Liederkreis

Op. 39

Behind the rather prosaic shared title Liederkreis (literally ‘song-cycle’) lie two of Schumann’s finest lyric creations. Liederkreis Op. 24 and Op. 39 were both products of his miraculously productive “Year of Song”, 1840, during which he composed around 140 songs—including four cycles—while waiting to marry his beloved Clara against her father’s implacable wishes. In July alone, he composed 20 songs for the cycle Dichterliebe (though omitting four of those songs in the published set) as well as the 12 of his second Liederkreis. The poetry he chose here was by Joseph von Eichendorff, one of the leading figures of German literary Romanticism. In his response to the pervasive sense of nostalgia and transience in Eichendorff’s verses, Schumann’s settings introduced a new strain of nocturnal reverie to the Romantic song repertoire. The best-known song, “Mondnacht” (“Moonlit night”), is typical of this style, with its ecstatic melody borne aloft on a numinous accompaniment.
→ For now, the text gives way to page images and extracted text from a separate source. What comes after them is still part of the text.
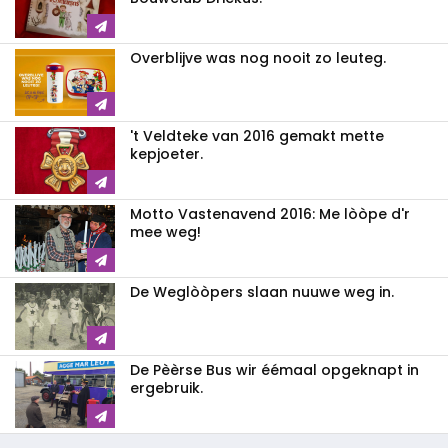
Overblijve was nog nooit zo leuteg.
't Veldteke van 2016 gemakt mette
kepjoeter.
Motto Vastenavend 2016: Me lòòpe d'r
mee weg!
De Weglòòpers slaan nuuwe weg in.
De Pèèrse Bus wir éémaal opgeknapt in
ergebruik.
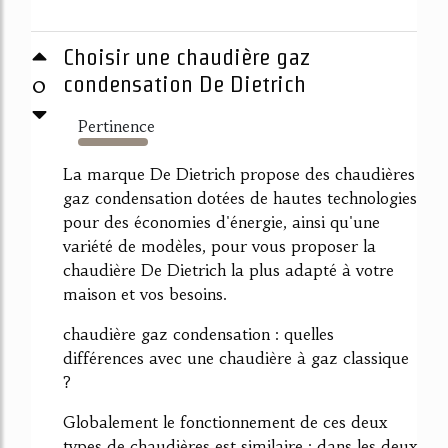
Choisir une chaudière gaz
0
condensation De Dietrich
Pertinence
310%
La marque De Dietrich propose des chaudières
gaz condensation dotées de hautes technologies
pour des économies d'énergie, ainsi qu'une
variété de modèles, pour vous proposer la
chaudière De Dietrich la plus adapté à votre
maison et vos besoins.
chaudière gaz condensation : quelles
différences avec une chaudière à gaz classique
?
Globalement le fonctionnement de ces deux
types de chaudières est similaire : dans les deux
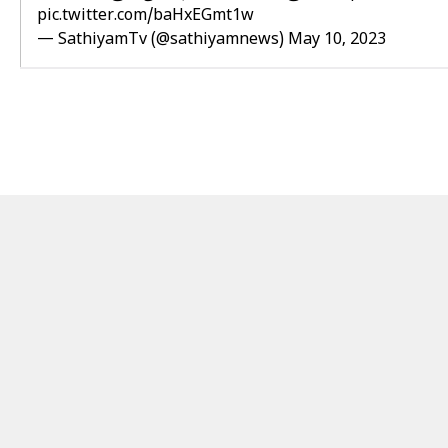
pic.twitter.com/baHxEGmt1w
— SathiyamTv (@sathiyamnews)
May 10, 2023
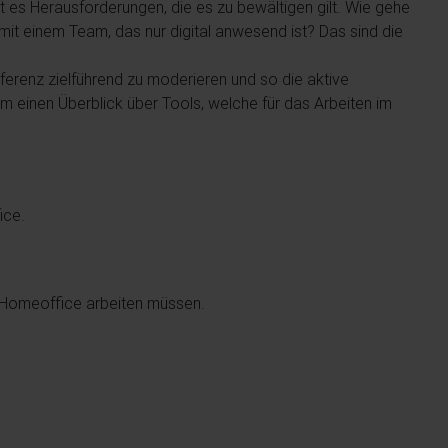
t es Herausforderungen, die es zu bewältigen gilt. Wie gehe
it einem Team, das nur digital anwesend ist? Das sind die
nferenz zielführend zu moderieren und so die aktive
dem einen Überblick über Tools, welche für das Arbeiten im
ice.
em Homeoffice arbeiten müssen.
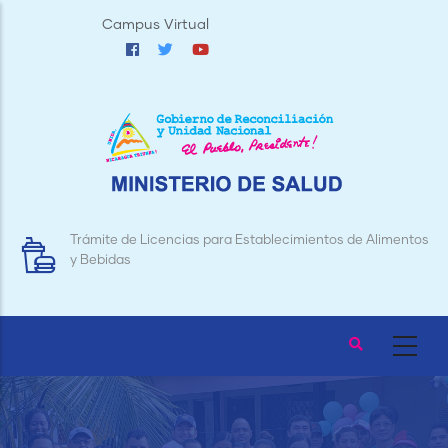
Pasar
Campus Virtual
al
contenido
principal
Trámite de Licencias para Establecimientos de Alimentos
y Bebidas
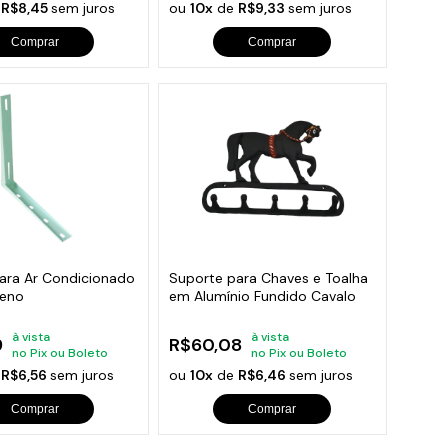
e
R$8,45
sem juros
ou
10x
de
R$9,33
sem juros
Comprar
Comprar
ara Ar Condicionado
Suporte para Chaves e Toalha
ueno
em Alumínio Fundido Cavalo
à vista
à vista
9
R$60,08
no Pix ou Boleto
no Pix ou Boleto
e
R$6,56
sem juros
ou
10x
de
R$6,46
sem juros
Comprar
Comprar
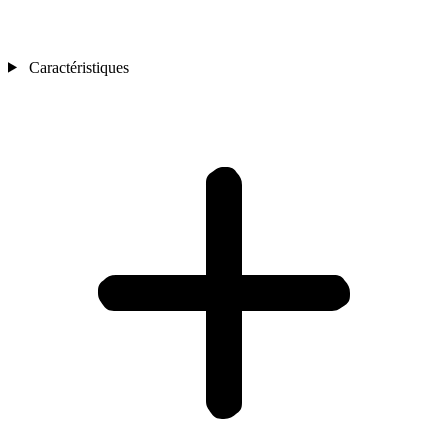
Caractéristiques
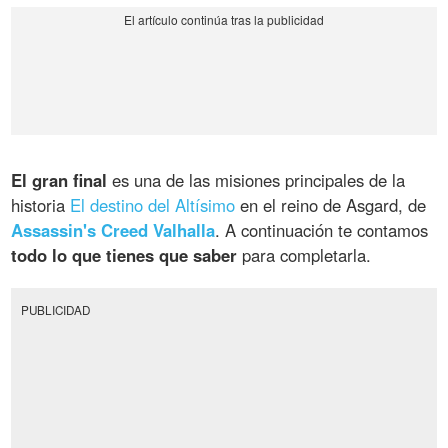
El gran final
es una de las misiones principales de la
historia
El destino del Altísimo
en el reino de Asgard, de
Assassin's Creed Valhalla
. A continuación te contamos
todo lo que tienes que saber
para completarla.
PUBLICIDAD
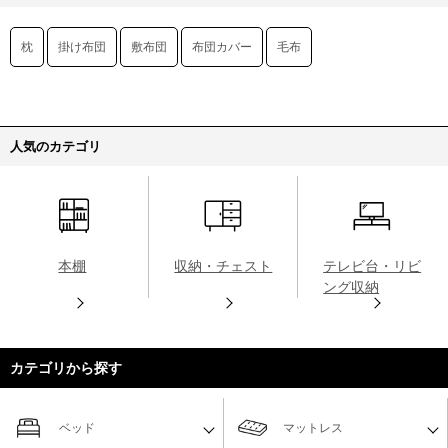
枕
掛け布団
敷布団
布団カバー
毛布
人気のカテゴリ
本棚
収納・チェスト
テレビ台・リビ
ング収納
カテゴリから探す
ベッド
マットレス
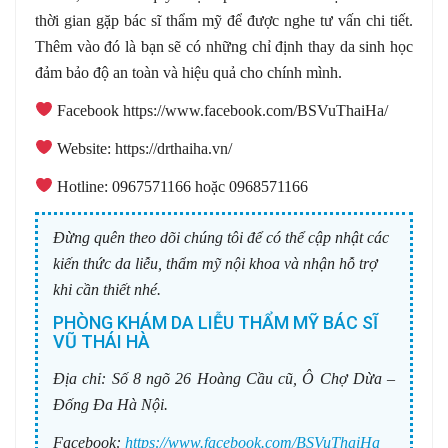
thời gian gặp bác sĩ thẩm mỹ để được nghe tư vấn chi tiết.
Thêm vào đó là bạn sẽ có những chỉ định thay da sinh học
đảm bảo độ an toàn và hiệu quả cho chính mình.
️ Facebook https://www.facebook.com/BSVuThaiHa/
️ Website: https://drthaiha.vn/
️ Hotline: 0967571166 hoặc 0968571166
Đừng quên theo dõi chúng tôi để có thể cập nhật các
kiến thức da liễu, thẩm mỹ nội khoa và nhận hỗ trợ
khi cần thiết nhé.
PHÒNG KHÁM DA LIỄU THẨM MỸ BÁC SĨ
VŨ THÁI HÀ
Địa chỉ:
Số 8 ngõ 26 Hoàng Cầu cũ, Ô Chợ Dừa –
Đống Đa Hà Nội.
Facebook:
https://www.facebook.com/BSVuThaiHa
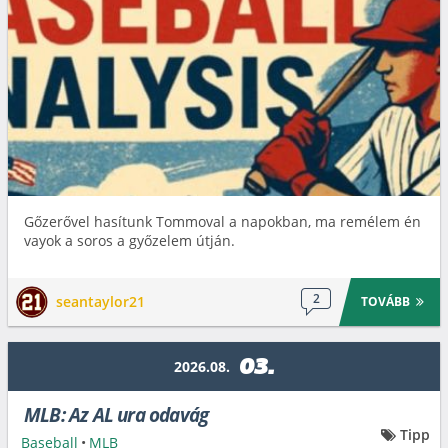
Gőzerővel hasítunk Tommoval a napokban, ma remélem én
vayok a soros a győzelem útján.
2
seantaylor21
TOVÁBB
03.
2026.08.
MLB: Az AL ura odavág
Tipp
Baseball
•
MLB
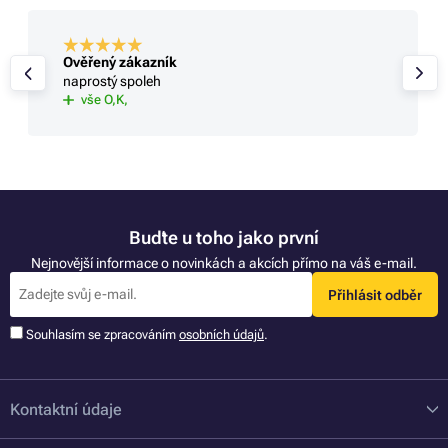
Ověřený zákazník
naprostý spoleh
vše O,K,
Buďte u toho jako první
Nejnovější informace o novinkách a akcích přímo na váš e-mail.
Přihlásit odběr
Souhlasím se zpracováním
osobních údajů
.
Kontaktní údaje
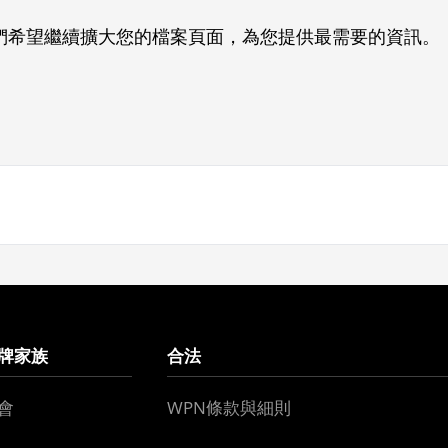
們希望繼續擴大您的檔案頁面，為您提供最需要的資訊。
牌家族
合法
會
WPN條款與細則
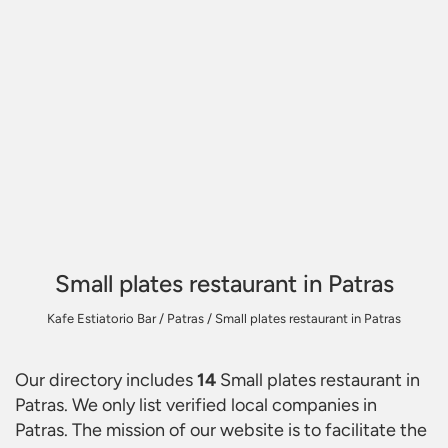
Small plates restaurant in Patras
Kafe Estiatorio Bar
/
Patras
/
Small plates restaurant in Patras
Our directory includes
14
Small plates restaurant in
Patras
. We only list verified local companies in
Patras. The mission of our website is to facilitate the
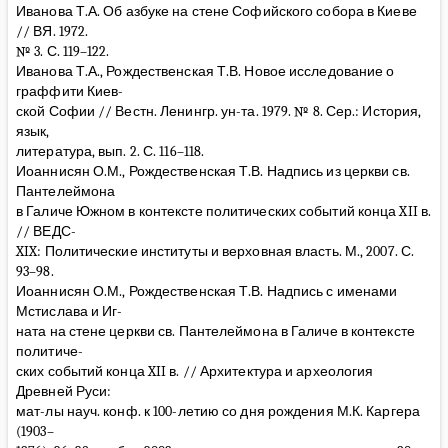
Иванова Т.А. Об азбуке на стене Софийского собора в Киеве
// ВЯ. 1972.
№ 3. С. 119–122.
Иванова Т.А., Рождественская Т.В. Новое исследование о
граффити Киев-
ской Софии // Вестн. Ленингр. ун-та. 1979. № 8. Сер.: История,
язык,
литература, вып. 2. С. 116–118.
Иоаннисян О.М., Рождественская Т.В. Надпись из церкви св.
Пантелеймона
в Галиче Южном в контексте политических событий конца XII в.
// ВЕДС-
XIX: Политические институты и верховная власть. М., 2007. С.
93–98.
Иоаннисян О.М., Рождественская Т.В. Надпись с именами
Мстислава и Иг-
ната на стене церкви св. Пантелеймона в Галиче в контексте
политиче-
ских событий конца XII в. // Архитектура и археология
Древней Руси:
мат-лы науч. конф. к 100-летию со дня рождения М.К. Каргера
(1903–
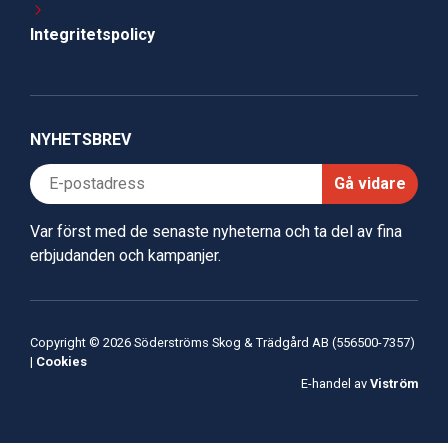
Integritetspolicy
NYHETSBREV
Gå vidare
Var först med de senaste nyheterna och ta del av fina
erbjudanden och kampanjer.
Copyright © 2026 Söderströms Skog & Trädgård AB (556500-7357)
|
Cookies
E-handel av
Viström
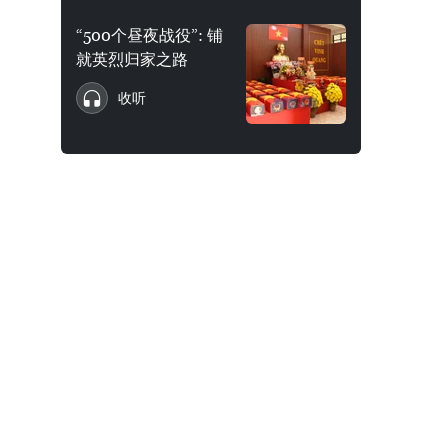
“500个昼夜战役”: 铺
就英烈归家之路
收听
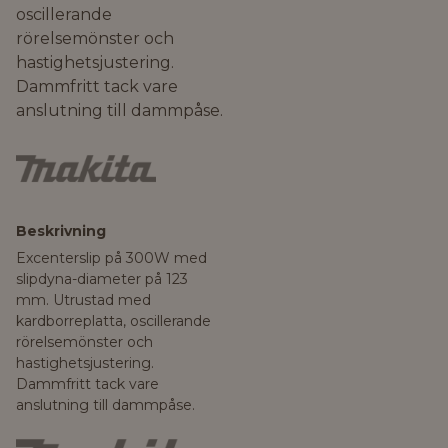
oscillerande
rörelsemönster och
hastighetsjustering.
Dammfritt tack vare
anslutning till dammpåse.
Beskrivning
Excenterslip på 300W med
slipdyna-diameter på 123
mm. Utrustad med
kardborreplatta, oscillerande
rörelsemönster och
hastighetsjustering.
Dammfritt tack vare
anslutning till dammpåse.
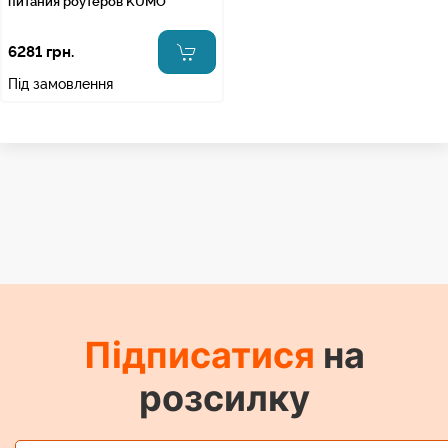
питания роутеров KUMO
6281 грн.
Під замовлення
Підписатися
на
розсилку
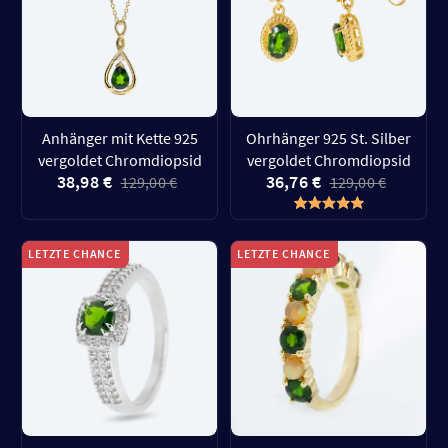
Anhänger mit Kette 925
Ohrhänger 925 St. Silber
vergoldet Chromdiopsid
vergoldet Chromdiopsid
38,98 €
36,76 €
129,00 €
129,00 €
LETZTE CHANCE
LETZTE CHANCE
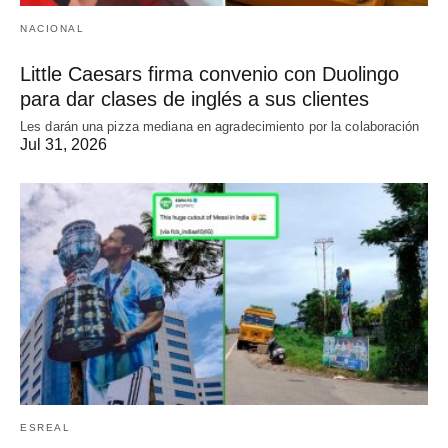
NACIONAL
Little Caesars firma convenio con Duolingo
para dar clases de inglés a sus clientes
Les darán una pizza mediana en agradecimiento por la colaboración
Jul 31, 2026
ESREAL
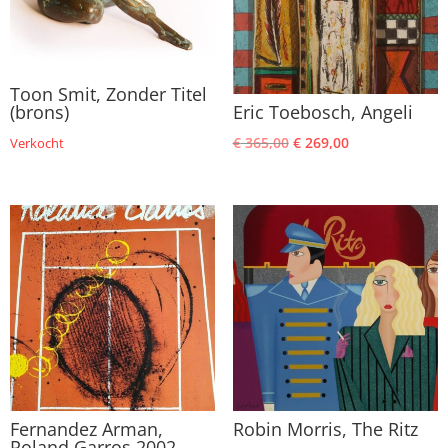
Toon Smit, Zonder Titel
(brons)
Eric Toebosch, Angeli
Oorspronkelijke
Huidige
€
365,00
€
269,00
Verkocht
prijs
prijs
was:
is:
€ 365,00.
€ 269,00.
Fernandez Arman,
Robin Morris, The Ritz
Roland Garros 2002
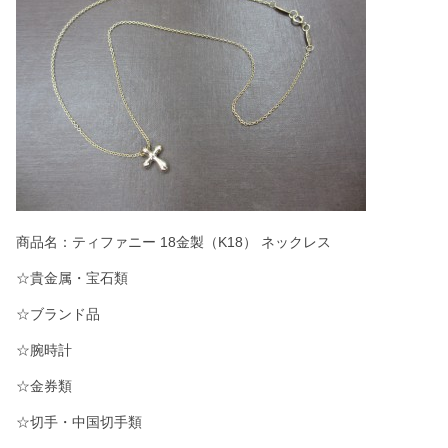
商品名：ティファニー 18金製（K18） ネックレス
☆貴金属・宝石類
☆ブランド品
☆腕時計
☆金券類
☆切手・中国切手類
The forest, the archetypal symbol of German Romanticism, lends a note of mystery to the claustrophobic, chromatic “Zwielicht” (“Twilight”) and the bewitched woodland journey of “Waldesgespräch” (“Forest dialogue”), and provides a mystical landscape in the opening song, “In der Fremde” (“In a foreign land”). Schumann’s love for Clara is ever-present, too, in the ardent confession of “Intermezzo” and the rapture of the closing “Frühlingsnacht” (“Spring night”). Like Schubert before him and Wolf after, Schumann was often able to transcend mediocre poetry with music of uncanny sensitivity. In the Eichendorff Liederkreis, on the other hand, superior poetry inspired him to create settings at a level of inspiration that is rarely paralleled.